What’s the appeal/allure of said artwork to you?
“I love these pieces because they are unlike anything else I have seen in years of looking at art.  This poor man (or is he a very fortunate man?) has fish above him and fish beneath him. Human ears become fins. Seashells for brains. I swear those are oars as earrings. One fish wears a crown, the other a tower on top of his head. Does this suggest the fish has won and dominates the man? Or does it just mean this guy is covered in fish and can’t escape? The subjects are all in shades of gray and white with color just around the edges, suggesting monotony on the inside—maybe?”

Is there a backstory to the artwork?
“We were traveling by bus with a tour group from Havana to a resort on the northern coast.  We stopped in Caibarien to see one of the oldest printing presses still in use in the Americas. (This gorgeous machine is a piece of art in and of itself.)

The tour guide gave us an hour to browse around the town and mentioned she had an artist friend with an open studio a couple of blocks away.
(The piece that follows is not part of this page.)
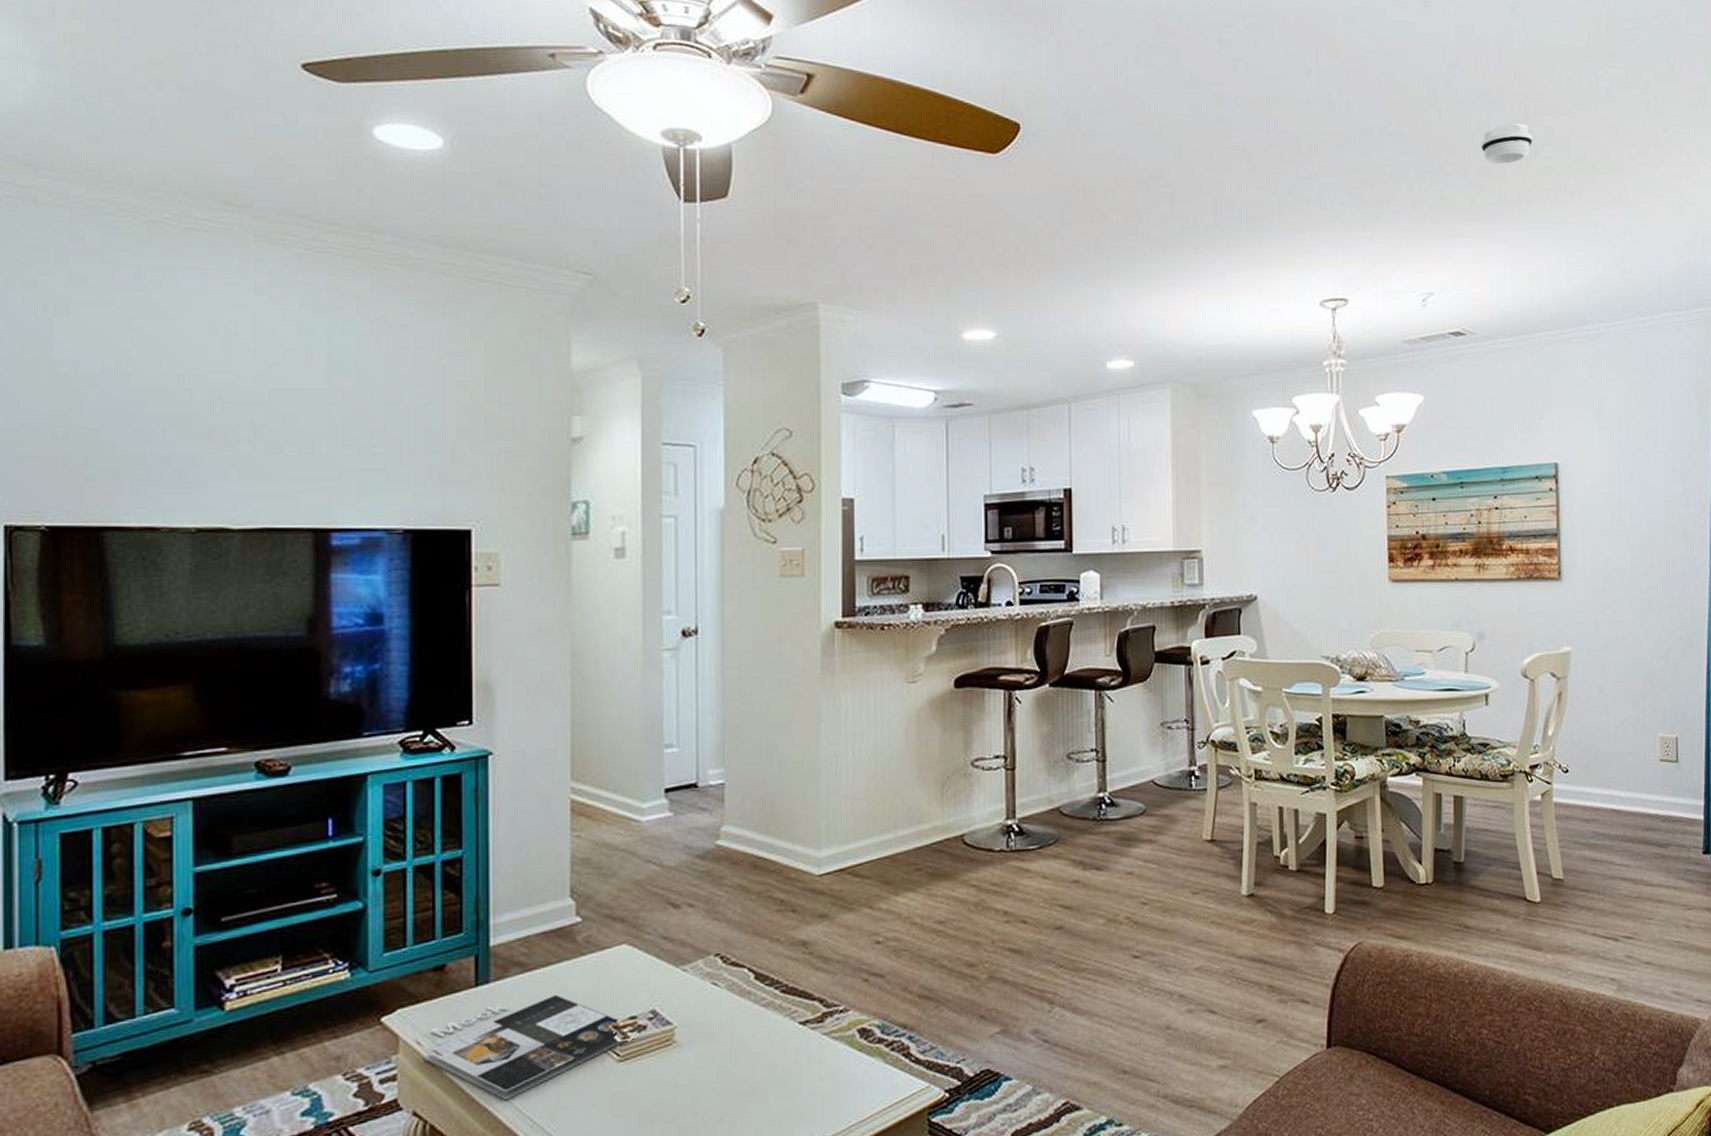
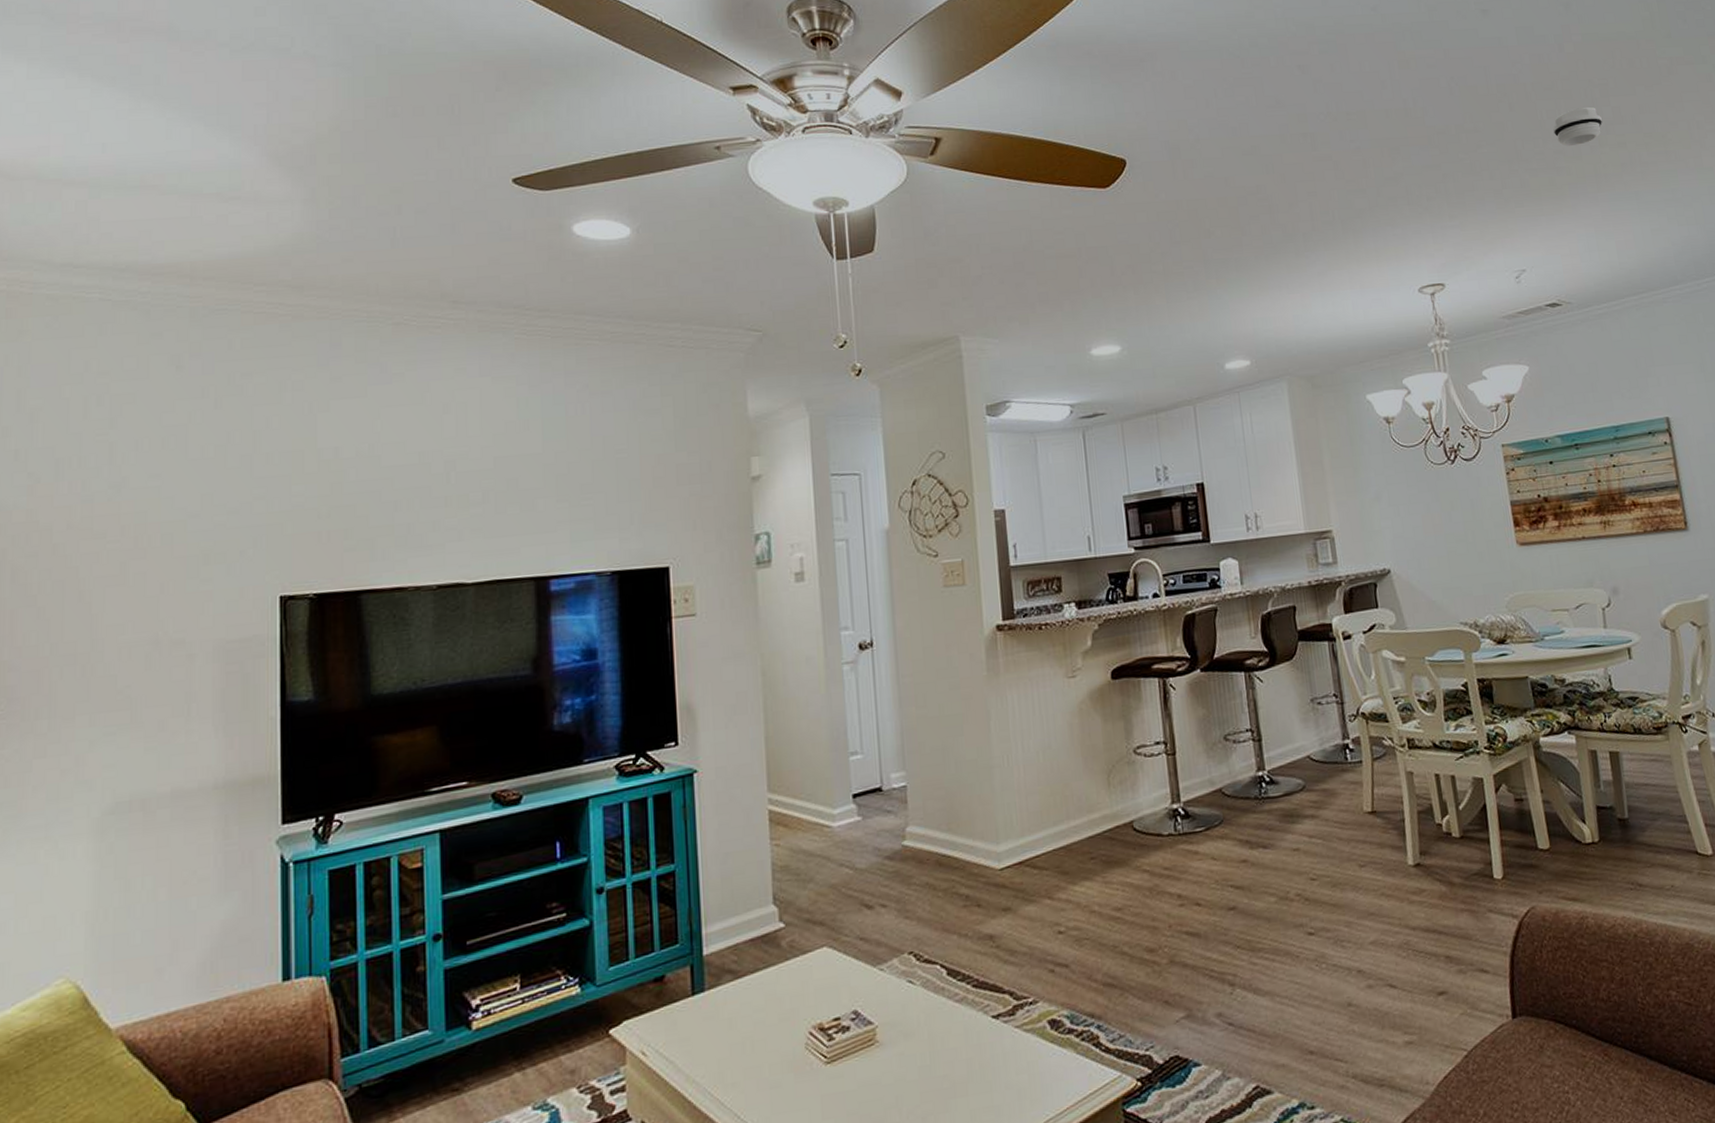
magazine: present [423,994,625,1101] -> none [648,999,831,1107]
After traversing down one gorgeous, ramshackle, peeled-paint street after another, my husband and I finally found the studio and could not believe the work we found. Beautiful, colorful, landscapes, abstracts, portraits, outsider art and more. We knew the bus would be leaving soon. (I was the escort, so I was pretty confident they would not leave without me.) But we still needed to select a piece of art, make the purchase, and find our way back to the bus in the town square. The good news is we did not have to bargain on the price. It was embarrassingly undervalued and I truly felt we should give the artist more. Instead, we purchased two smoking fish heads a third painting by a different artist, plus three funky sketches for gifts.”

What catches your eye about the work?
“For years the paintings hung in our sunroom. I have recently moved them to the dining room where they enjoy much more appreciation and conversation. I’m still trying to locate C. Mass. I would love to see what else he is doing, tell him how popular his art is with visitors to our home—and I should probably give him a check to supplement the purchase price and reflect the real value of his work.”